2030 yılına kadar faaliyetlerden kaynaklanan karbon emisyonunun tamamen ortadan kalkmasını sağlamak ve değer zincirindeki ürünlerin sera gazı ayak izini yarıya indirmek.

İklim krizinin ölçeği ve aciliyeti doğrultusunda mevcut hedeflere ek olarak, kullanılan kaynak maddelerden mağazalardaki satış noktalarında bulunan ürünlere kadar tüm ürünlerden kaynaklanan emisyonları 2039 yılına kadar net olarak sıfırlamak…

Unilever, Paris Anlaşması’nın öngördüğü tarih olan 2050 yılından 11 yıl daha erken olarak belirlediği bu hedefe ulaşmak için, sera gazı emisyon düzeylerini aşağıya çekecek şekilde değer zincirindeki ortaklarıyla birlikte çalışmayı planlıyor. Bu bağlamda şirket, bilimsel verilere dayanarak kendine hedef belirleyen ve bu hedefi gerçekleştirme taahhüdünde bulunan tedarikçileriyle ortaklık kurmaya öncelik verecek.

Unilever, karbon ayak izi konusunda şeffaf olmanın, dünyadaki sıfır emisyon yarışında kendisine ivme kazandıracağını öngörüyor. Hedef, satılan her ürünün karbon ayak izini açıklamak. Bunu yapmak için tedarikçilerden kesilen her faturada şirkete sağladıkları mal ve hizmetlerin karbon ayak izini beyan etmelerini isteyecek bir sistem kurulacak.

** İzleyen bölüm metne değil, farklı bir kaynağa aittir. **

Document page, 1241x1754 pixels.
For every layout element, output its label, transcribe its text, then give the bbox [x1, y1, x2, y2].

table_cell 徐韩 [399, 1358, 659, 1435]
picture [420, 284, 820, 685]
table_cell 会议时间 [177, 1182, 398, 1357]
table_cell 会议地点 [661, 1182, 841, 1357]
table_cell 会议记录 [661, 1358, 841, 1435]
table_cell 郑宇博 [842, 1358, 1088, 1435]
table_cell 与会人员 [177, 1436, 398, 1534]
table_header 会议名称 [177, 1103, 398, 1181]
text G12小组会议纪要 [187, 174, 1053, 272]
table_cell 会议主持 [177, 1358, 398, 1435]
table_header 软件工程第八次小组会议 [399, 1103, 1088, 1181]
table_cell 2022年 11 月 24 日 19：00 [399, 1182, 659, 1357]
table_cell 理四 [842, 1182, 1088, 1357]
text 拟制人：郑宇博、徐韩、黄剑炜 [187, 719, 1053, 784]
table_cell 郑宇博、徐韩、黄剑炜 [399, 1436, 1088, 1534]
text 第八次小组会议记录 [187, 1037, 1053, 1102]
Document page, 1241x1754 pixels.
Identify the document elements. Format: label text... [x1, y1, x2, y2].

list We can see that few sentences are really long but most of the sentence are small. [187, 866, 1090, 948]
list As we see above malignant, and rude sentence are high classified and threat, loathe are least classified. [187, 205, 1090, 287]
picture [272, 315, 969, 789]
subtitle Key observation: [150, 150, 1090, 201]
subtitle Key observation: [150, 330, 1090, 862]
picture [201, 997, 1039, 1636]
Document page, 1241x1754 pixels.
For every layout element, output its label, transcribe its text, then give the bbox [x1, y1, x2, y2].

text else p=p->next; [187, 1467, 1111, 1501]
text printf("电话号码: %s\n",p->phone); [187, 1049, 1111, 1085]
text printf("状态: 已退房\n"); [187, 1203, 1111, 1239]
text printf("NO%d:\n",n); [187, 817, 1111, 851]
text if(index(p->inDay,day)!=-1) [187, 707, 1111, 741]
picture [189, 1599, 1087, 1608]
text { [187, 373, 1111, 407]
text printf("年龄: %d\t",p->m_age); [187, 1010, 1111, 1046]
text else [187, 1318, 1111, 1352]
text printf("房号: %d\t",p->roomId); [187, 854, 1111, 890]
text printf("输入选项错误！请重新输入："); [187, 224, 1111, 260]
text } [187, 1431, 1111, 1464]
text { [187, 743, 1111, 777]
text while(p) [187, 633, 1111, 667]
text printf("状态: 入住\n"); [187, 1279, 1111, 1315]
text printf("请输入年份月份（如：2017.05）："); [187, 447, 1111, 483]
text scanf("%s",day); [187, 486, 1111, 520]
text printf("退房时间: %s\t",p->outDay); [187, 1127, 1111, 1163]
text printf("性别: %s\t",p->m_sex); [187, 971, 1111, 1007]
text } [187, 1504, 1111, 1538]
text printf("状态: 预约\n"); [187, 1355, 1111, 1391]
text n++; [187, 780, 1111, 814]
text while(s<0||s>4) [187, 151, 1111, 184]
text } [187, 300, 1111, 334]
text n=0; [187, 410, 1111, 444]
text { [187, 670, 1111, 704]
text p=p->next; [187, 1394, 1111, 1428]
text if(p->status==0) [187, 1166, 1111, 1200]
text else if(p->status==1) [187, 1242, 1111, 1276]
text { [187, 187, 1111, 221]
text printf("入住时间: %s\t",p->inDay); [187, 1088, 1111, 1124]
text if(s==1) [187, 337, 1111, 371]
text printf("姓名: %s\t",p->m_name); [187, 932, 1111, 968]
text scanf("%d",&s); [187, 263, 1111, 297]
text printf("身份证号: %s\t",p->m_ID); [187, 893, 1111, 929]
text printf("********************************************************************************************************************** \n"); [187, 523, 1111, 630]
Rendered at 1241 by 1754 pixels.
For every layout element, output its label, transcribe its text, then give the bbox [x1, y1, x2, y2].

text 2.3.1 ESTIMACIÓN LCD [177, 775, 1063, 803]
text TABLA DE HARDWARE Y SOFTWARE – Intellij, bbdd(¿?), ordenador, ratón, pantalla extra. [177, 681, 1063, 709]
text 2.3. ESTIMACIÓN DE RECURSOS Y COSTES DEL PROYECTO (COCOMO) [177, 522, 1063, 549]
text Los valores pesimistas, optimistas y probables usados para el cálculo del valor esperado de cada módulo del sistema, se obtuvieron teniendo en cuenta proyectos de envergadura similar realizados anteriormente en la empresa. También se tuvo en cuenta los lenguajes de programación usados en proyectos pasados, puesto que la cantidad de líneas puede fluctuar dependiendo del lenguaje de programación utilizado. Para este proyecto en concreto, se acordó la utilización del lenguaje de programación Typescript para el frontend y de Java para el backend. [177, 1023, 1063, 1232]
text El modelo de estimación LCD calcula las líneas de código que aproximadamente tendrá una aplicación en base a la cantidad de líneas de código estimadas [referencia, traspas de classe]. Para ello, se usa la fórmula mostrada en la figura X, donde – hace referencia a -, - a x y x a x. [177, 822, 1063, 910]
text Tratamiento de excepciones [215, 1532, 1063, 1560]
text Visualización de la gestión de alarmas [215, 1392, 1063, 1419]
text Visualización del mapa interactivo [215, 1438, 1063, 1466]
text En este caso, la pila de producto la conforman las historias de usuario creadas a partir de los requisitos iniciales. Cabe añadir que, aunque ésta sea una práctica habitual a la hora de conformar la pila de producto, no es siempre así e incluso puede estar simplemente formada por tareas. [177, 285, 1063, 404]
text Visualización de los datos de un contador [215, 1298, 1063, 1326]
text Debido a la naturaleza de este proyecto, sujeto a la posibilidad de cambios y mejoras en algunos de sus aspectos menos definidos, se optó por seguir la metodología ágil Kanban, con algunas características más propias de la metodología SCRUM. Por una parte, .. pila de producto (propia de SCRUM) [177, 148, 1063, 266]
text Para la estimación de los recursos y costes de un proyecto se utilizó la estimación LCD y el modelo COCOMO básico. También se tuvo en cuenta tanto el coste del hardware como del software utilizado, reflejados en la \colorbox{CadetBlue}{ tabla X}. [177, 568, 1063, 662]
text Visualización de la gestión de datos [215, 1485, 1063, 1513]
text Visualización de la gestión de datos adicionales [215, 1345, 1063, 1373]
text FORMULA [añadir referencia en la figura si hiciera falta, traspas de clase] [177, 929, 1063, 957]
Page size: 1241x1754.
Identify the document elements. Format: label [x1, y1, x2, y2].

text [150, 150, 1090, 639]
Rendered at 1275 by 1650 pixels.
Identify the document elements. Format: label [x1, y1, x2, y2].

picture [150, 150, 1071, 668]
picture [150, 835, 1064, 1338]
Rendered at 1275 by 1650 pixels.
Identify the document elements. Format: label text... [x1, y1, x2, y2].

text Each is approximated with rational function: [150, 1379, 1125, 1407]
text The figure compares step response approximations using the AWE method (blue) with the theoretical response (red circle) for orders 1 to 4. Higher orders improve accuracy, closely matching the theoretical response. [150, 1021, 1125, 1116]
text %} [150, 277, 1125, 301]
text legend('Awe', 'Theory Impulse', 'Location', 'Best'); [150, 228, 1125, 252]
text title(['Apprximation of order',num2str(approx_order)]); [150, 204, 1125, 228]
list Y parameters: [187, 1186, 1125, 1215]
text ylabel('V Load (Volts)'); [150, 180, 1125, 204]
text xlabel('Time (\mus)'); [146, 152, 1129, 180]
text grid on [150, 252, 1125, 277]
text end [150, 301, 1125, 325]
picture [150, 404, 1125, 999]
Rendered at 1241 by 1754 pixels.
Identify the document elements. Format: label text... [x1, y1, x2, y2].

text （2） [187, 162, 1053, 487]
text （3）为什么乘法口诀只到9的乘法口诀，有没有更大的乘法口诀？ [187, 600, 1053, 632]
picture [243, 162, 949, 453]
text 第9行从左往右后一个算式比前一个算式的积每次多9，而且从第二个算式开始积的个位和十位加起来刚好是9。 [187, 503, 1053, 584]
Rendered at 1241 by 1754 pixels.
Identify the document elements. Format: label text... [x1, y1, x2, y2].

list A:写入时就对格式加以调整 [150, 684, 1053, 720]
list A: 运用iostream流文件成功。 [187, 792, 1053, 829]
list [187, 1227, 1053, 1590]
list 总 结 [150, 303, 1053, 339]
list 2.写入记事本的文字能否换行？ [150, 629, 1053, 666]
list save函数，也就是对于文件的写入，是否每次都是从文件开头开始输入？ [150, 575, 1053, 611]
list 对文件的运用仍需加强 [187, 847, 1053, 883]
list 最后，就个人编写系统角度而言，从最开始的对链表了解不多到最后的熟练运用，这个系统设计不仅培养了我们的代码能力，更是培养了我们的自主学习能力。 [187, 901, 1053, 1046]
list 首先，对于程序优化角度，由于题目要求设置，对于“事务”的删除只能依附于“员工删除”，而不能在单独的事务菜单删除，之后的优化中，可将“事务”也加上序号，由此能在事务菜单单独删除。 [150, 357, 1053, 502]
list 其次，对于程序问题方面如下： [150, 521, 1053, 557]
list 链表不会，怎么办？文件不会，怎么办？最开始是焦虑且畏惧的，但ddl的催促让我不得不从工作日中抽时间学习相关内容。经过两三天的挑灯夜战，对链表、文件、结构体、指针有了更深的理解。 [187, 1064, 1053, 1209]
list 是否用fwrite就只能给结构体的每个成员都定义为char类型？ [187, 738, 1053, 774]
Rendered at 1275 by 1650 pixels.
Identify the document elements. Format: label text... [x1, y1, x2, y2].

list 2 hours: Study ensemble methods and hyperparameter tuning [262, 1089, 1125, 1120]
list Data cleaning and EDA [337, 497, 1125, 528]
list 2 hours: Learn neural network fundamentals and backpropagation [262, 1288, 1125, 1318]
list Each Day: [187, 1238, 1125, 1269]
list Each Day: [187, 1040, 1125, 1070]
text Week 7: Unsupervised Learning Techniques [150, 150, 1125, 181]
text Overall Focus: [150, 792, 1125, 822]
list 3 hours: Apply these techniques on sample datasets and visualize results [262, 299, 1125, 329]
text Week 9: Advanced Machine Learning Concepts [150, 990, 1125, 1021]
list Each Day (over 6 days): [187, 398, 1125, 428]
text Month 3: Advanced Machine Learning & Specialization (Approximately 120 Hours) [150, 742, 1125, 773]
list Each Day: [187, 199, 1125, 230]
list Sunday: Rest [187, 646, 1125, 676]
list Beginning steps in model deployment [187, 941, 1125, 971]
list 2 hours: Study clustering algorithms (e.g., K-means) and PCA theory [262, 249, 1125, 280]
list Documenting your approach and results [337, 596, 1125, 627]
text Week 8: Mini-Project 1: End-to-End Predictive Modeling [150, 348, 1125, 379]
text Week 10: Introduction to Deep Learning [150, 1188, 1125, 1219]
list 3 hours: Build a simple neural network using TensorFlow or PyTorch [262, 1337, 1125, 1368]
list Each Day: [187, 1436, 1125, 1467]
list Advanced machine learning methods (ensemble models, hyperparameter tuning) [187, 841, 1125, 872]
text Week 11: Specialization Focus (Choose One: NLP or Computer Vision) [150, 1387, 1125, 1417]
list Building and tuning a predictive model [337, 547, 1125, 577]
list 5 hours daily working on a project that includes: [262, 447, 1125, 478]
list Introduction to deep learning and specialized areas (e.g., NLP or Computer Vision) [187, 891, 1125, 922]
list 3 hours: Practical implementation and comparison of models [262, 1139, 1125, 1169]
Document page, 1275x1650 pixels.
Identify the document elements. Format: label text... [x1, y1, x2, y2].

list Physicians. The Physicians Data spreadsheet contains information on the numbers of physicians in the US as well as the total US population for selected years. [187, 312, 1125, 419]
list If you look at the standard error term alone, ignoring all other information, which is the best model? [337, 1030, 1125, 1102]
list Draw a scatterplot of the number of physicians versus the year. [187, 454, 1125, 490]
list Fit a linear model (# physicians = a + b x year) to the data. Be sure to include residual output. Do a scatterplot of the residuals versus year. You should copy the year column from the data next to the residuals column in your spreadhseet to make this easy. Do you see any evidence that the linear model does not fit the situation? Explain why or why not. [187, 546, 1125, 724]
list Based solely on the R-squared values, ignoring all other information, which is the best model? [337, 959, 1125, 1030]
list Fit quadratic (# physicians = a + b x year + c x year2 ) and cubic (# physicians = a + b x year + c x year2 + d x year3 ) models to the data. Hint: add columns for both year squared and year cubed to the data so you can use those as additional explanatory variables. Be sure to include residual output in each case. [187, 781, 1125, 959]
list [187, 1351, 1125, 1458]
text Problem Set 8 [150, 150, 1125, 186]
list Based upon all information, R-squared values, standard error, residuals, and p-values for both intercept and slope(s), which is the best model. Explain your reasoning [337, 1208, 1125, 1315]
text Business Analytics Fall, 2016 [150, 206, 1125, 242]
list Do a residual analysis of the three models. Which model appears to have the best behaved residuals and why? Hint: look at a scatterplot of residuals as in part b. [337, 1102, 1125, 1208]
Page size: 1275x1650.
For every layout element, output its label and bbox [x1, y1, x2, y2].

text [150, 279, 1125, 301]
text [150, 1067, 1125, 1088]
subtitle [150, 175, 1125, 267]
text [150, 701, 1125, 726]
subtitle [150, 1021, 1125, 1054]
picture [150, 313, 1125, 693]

Veri toplama, paylaşım ve açıklama işlemlerini standartlaştırmak için diğer işletme ve kuruluşlarla ortaklık yapılacak.

Sıfır emisyon yarışının herkesin çaba göstermesini gerektirdiğini, şirketlerin tek başına bu geçişi sağlamak için gereken hıza ulaşamayacağını düşünen Unilever, tüm devletlere, iddialı net sıfır karbon hedefleri belirleme, kısa vadede ise emisyon azaltma hedefleri koyma ve bunları karbon fiyatlandırması gibi kolaylaştırıcı politika çerçeveleriyle destekleme çağrısında bulunuyor.